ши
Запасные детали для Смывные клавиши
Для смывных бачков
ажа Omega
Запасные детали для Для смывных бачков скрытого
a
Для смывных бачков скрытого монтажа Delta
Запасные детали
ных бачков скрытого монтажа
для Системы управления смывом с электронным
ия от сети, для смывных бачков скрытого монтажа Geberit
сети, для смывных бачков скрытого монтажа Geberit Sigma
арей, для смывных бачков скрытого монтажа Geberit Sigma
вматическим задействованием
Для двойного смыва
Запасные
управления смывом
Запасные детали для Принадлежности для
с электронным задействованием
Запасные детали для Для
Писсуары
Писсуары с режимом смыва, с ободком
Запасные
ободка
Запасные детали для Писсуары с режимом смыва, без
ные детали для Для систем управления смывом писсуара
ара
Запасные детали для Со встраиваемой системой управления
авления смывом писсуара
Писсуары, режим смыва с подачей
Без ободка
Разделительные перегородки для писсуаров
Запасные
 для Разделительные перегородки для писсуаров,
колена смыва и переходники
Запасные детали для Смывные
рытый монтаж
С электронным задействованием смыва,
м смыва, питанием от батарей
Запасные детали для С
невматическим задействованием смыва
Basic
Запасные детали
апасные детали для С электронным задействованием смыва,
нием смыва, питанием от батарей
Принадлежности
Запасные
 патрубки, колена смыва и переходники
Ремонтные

○ ○ ○

• PROBLEM TO SOLVE: The word "Разделительные" appears in some lines above. Return every one of those lines.

• SOLVED EXERCISE:
Разделительные перегородки для писсуаров
 для Разделительные перегородки для писсуаров,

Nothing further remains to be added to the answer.